■ **EXERCISE INPUT**:

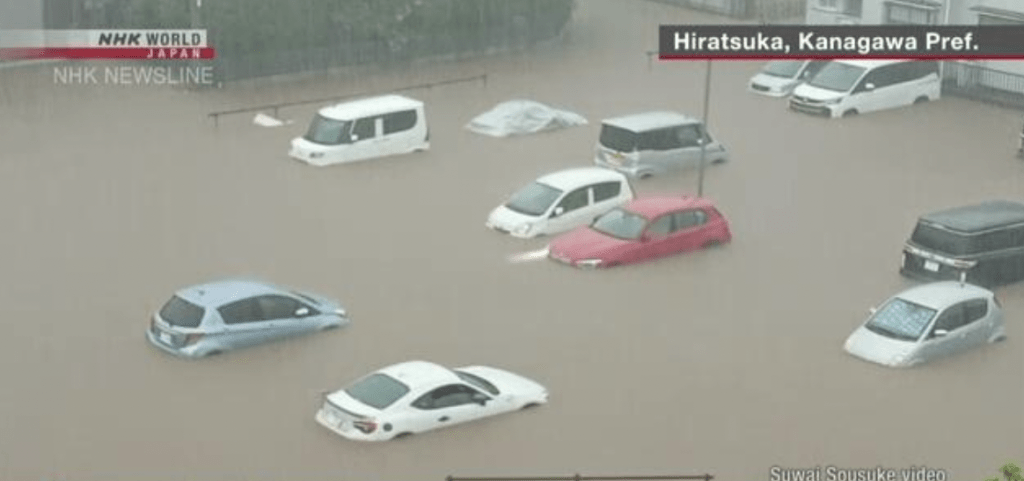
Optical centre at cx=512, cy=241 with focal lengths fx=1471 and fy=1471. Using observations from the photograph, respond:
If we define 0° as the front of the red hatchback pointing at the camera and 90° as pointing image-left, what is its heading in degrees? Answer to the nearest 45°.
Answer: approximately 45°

---

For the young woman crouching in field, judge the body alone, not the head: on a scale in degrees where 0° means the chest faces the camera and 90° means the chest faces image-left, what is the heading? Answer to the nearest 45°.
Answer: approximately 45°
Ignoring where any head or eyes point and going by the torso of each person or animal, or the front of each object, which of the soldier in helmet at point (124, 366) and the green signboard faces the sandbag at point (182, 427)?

---

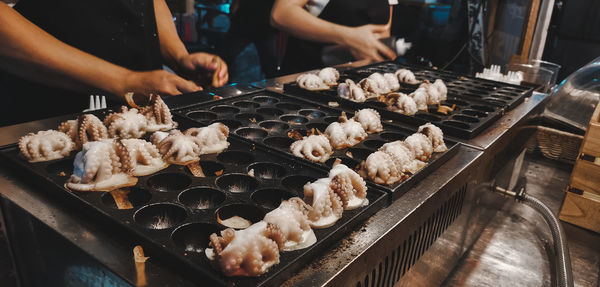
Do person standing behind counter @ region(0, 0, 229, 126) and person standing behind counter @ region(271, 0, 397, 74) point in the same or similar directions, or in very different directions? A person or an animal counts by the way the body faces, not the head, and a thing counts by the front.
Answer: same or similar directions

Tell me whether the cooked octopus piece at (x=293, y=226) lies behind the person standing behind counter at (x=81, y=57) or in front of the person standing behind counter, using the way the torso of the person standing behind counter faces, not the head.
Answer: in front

■ **WHAT YOU WILL DO**:
Lay out the passage that begins with the line containing "Optical centre at" and ends with the line containing "If we define" as a JSON list of strings. Give one string per line, include both end lines, and omit blank lines.

■ **WRITTEN REPLY**:
[
  "Optical centre at cx=512, cy=241 with focal lengths fx=1471 and fy=1471. Using observations from the photograph, respond:",
  "If we define 0° as the front of the red hatchback pointing at the camera and 90° as pointing image-left, what is its heading in degrees? Answer to the nearest 45°."
]